Short-answer chart tasks
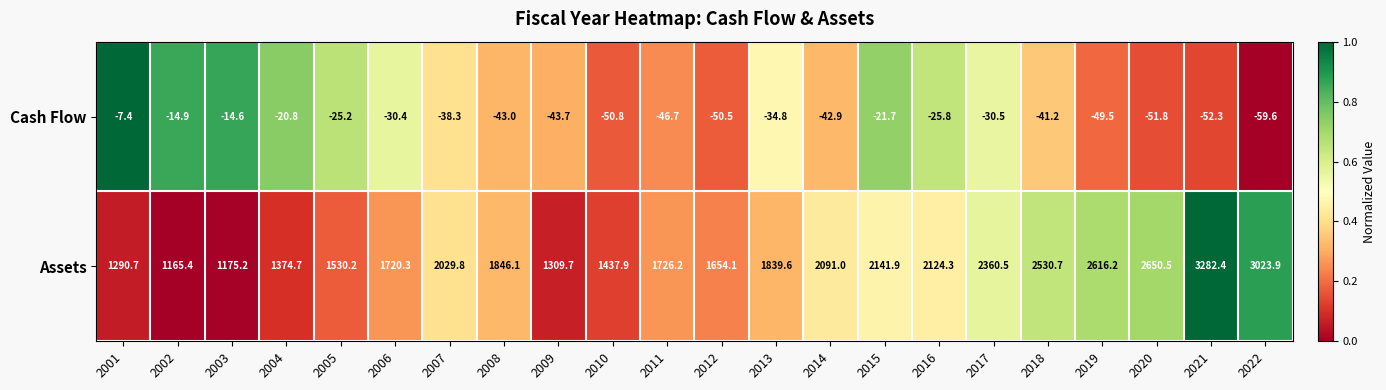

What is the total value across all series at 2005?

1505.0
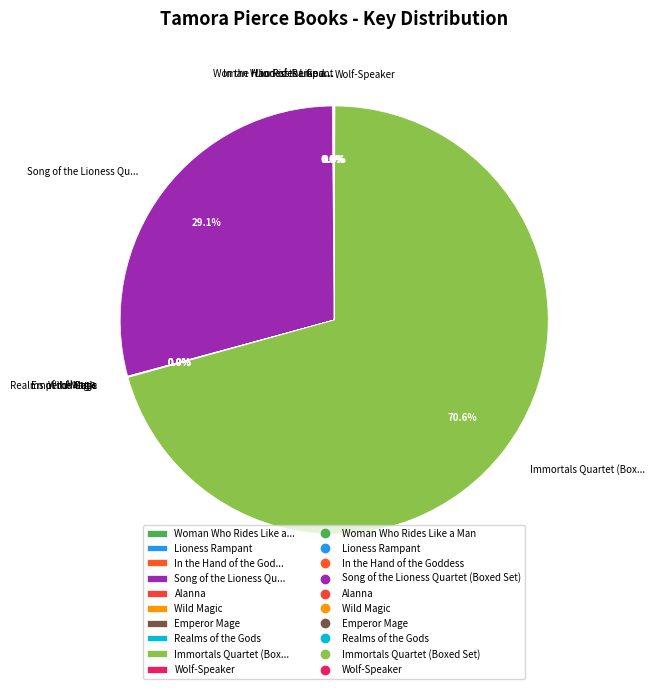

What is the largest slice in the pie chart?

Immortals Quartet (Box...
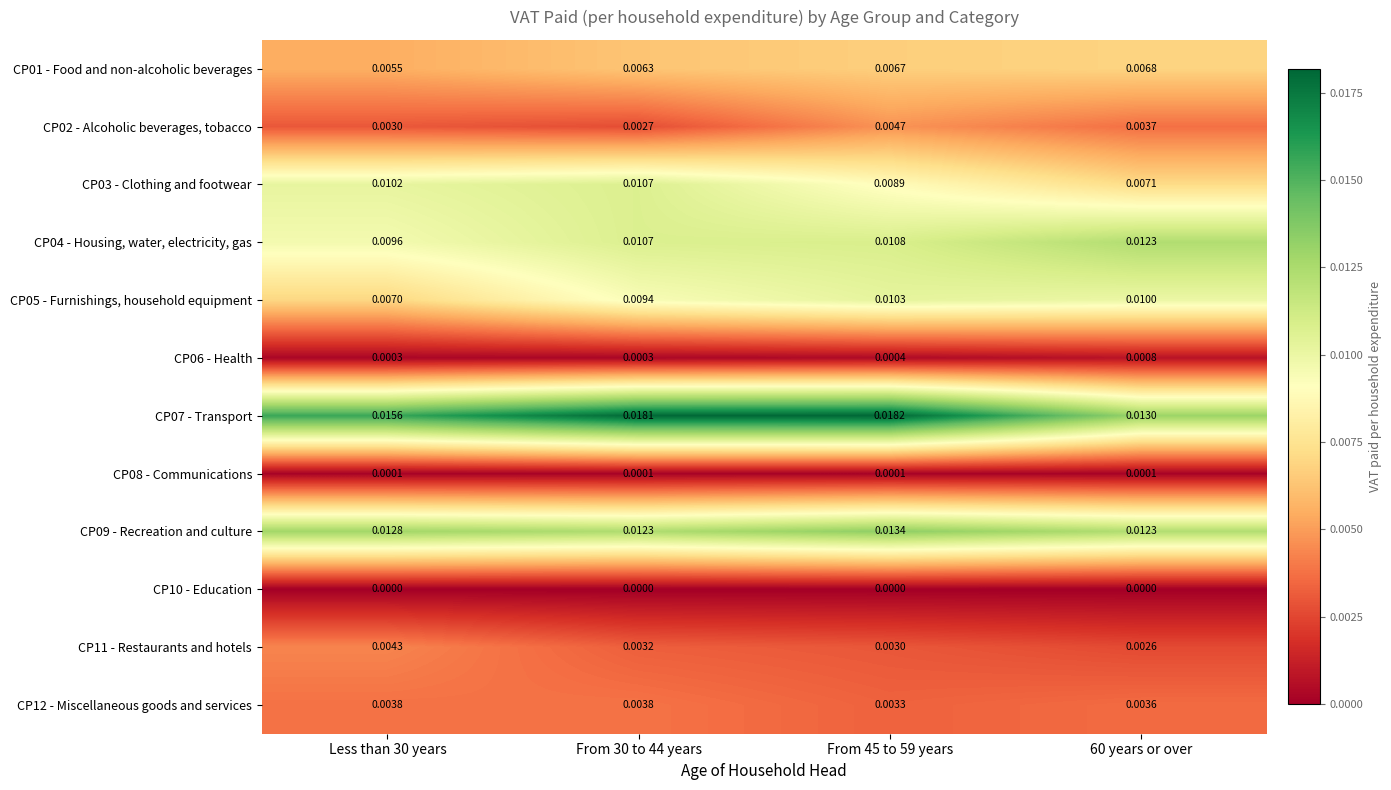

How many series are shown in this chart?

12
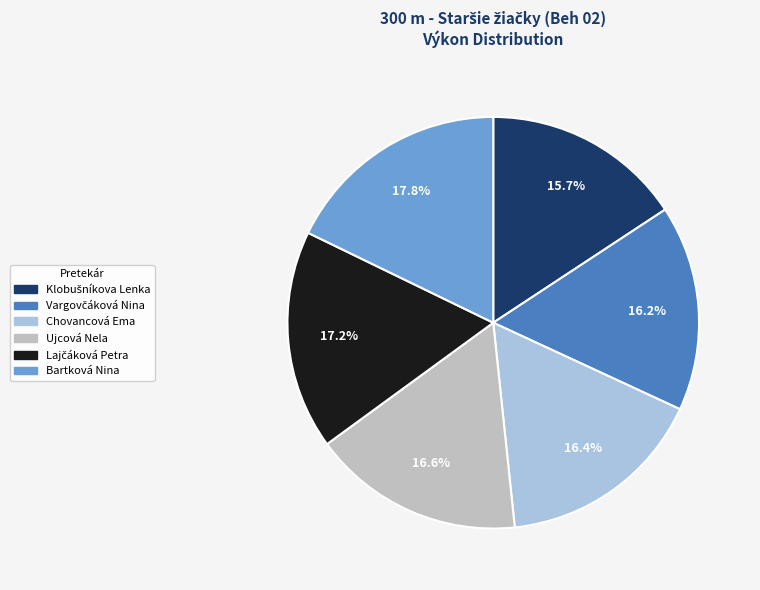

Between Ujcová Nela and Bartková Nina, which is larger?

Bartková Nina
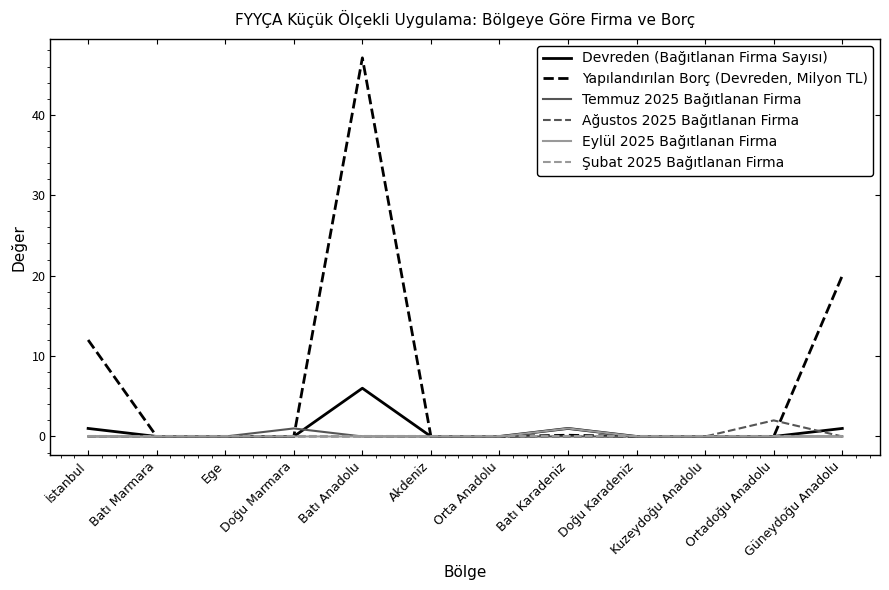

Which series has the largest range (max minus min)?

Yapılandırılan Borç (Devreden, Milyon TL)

DESCRIPTION OF THE TASK: Please render the records as a numbered list, starting with the line that contains "How many series are shown in this chart?" and going on through the end of the records. Leave out blank lines and pictures.

TASK RESPONSE:
1. How many series are shown in this chart?
2. 12
3. Between Ujcová Nela and Bartková Nina, which is larger?
4. Bartková Nina
5. Which series has the largest range (max minus min)?
6. Yapılandırılan Borç (Devreden, Milyon TL)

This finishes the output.